If you use Vue/Reactthe technology stack and don't use v-htmlthe / dangerouslySetInnerHTMLfunction, you should avoid the hidden dangers of 、 at the front-end renderstage . There will be a dedicated defense paragraph about that later.innerHTMLouterHTMLXSSVueXSS
There are many places that will be triggered DOM Based XSS, and the following places are the only way JavaScriptto output to HTMLthe page.

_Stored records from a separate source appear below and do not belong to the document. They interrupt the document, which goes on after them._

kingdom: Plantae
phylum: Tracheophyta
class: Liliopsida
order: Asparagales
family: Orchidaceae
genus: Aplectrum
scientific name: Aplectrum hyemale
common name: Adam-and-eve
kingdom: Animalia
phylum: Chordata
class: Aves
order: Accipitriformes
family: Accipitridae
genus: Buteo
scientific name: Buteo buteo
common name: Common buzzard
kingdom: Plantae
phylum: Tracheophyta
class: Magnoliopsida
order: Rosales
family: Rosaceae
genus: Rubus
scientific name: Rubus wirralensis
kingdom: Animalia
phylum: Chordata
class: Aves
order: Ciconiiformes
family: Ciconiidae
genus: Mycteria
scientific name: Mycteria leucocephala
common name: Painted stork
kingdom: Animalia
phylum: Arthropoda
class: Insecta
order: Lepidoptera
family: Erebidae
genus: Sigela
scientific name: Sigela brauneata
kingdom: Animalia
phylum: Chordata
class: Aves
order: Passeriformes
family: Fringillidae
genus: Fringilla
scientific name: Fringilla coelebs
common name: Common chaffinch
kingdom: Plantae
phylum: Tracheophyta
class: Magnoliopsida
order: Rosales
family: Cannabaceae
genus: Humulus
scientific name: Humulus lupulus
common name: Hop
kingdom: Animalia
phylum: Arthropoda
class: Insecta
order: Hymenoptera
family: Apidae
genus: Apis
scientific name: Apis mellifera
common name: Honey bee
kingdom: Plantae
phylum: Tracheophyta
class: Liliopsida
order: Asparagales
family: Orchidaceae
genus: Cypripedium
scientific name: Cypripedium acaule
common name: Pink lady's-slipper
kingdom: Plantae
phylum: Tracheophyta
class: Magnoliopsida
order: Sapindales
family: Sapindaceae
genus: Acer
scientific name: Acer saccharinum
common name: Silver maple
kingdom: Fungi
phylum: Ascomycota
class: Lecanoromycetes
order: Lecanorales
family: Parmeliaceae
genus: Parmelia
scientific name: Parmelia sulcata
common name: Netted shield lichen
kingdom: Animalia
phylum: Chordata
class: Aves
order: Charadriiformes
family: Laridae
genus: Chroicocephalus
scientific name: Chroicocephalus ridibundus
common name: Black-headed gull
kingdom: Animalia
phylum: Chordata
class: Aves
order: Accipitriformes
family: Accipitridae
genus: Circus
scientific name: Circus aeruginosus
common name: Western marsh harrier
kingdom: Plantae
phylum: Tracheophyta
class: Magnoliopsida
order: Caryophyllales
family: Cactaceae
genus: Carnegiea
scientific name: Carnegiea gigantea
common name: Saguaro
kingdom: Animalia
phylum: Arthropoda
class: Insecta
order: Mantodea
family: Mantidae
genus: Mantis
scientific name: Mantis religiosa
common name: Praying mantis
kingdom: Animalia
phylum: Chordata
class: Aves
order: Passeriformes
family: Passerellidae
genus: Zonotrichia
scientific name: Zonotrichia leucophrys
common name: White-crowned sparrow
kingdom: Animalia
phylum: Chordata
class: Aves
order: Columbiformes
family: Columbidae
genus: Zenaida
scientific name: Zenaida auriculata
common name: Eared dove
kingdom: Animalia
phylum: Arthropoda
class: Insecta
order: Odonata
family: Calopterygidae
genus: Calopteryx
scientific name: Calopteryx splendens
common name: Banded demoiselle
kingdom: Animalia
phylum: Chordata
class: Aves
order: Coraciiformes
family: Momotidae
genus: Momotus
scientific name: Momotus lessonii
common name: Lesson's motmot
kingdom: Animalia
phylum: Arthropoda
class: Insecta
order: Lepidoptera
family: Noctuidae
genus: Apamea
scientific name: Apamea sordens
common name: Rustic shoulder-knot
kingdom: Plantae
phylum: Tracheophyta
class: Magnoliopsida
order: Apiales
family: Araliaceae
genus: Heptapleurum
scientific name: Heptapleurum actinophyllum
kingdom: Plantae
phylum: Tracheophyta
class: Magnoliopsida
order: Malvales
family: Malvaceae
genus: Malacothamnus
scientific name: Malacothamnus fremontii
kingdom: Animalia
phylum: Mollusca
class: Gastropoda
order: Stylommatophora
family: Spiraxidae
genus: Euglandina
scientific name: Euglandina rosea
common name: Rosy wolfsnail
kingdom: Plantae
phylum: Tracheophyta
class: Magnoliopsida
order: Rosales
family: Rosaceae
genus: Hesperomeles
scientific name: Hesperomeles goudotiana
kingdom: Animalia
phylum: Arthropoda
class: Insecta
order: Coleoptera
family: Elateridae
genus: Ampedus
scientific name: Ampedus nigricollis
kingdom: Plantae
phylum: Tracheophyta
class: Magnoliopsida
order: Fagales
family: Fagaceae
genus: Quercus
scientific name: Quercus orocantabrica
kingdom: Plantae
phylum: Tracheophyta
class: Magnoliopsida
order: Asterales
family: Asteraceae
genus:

document.write();document.writeln();xxx.innerHTML();xxx.outerHTML();xxx.innerHTML.replace();document.attachEvent();window.attachEvent();window.location();window.name;
Therefore, developers need to focus on whether the parameters in these places can be controlled by users. If these are used in the project, be sure to avoid splicing untrusted data in the string.
VueXSSdefense in
VueIf you use it as a front-end development framework in your project , congratulations, Vueit will solve most of XSSthe attack problems for you, but Vueit is not a XSSframework for attack prevention, and there are still vulnerabilities to be attacked during development and use;
Vuedefensive measures in
Regardless of using a template or a rendering function, Vuethe interpolated content will be automatically escaped, just like the following template code:
<template>
<p>{
{userData}}</p>
</template>
<script>
// 从远程获取的数据
userData = "<script>alert('xss')</script>"
</script>
The source code content displayed on the page after the final compilation htmlis as follows:
<p>
<script>alert('xss')</script>
</p>
The reason is Vueto help us escape the data, thus avoiding script injection. This escaping is done through browser-native APIs such as textContent, so unless there is a security hole in the browser itself, there is no security hole. The escaped content is as follows:
<script>alert("xss")</script>
injectionHTML
If you want to dynamically inject remote HTMLcontent, you should first ensure that the content is safe and valid, otherwise you should take some defensive measures to filter or escape some dangerous tag symbols; for example, you can display the rendering like this HTML:
<!-- 当使用模版时 -->
<div v-html="userProvidedHtml"></div>
<!-- 当使用渲染函数时 -->
<script>
h('div', {
domProps: {
innerHTML: this.userProvidedHtml
}
})
</script>
<!-- 当使用JSX 的渲染函数时 -->
<div domPropsInnerHTML={this.userProvidedHtml}></div>
For example, we can use a simple method (or refer to a more robust library/plug-in XSS to filter the remote userProvidedHtmldata content to ensure security;
// 一个简单的函数,通过转义<为<以及>为>来实现防御HTML节点内容
const escape = function(str){
return str.replace(/</g, '<').replace(/>/g, '>')
}
style injection
Use Vuethe To avoid rendering tag inside the template style:
<style>{
{
userProvidedStyles }}</style>
This is because, once passed userProvidedStyles, a malicious user can still provide CSSthe to "click scam", such as styling the link as a transparent box overlaying the "login" button. Then https://user-XSS-website.com/make it look like the login page of your application, they may obtain a user's real login information, so Vue recommends using 对象语法and only allowing users to provide specific propertyvalues that can be safely controlled:
<!-- sanitizedUrl应为受控的地址 -->
<a
v-bind:href="sanitizedUrl"
v-bind:style="{
color: userProvidedColor,
background: userProvidedBackground
}"
>
click me
</a>
There is "no silver bullet" for security issues
In the process of solving security problems, it is impossible to do it once and for all, that is to say, "there is no silver bullet".
Generally speaking, people hate troublesome things, and subconsciously hope that the trouble can be kept as far away as possible. And security is a troublesome thing, and it is an inescapable trouble. Anyone who wants to solve the security problem once and for all is wishful thinking. It is unrealistic to "deceive yourself".
Best Practices
The general rule is that as long as you allow unfiltered user-supplied content to execute (whether as HTML, JavaScriptor even CSS), you may be putting yourself in a position to be attacked. These suggestions are actually true whether you use Vue, Reactanother framework, or even no framework.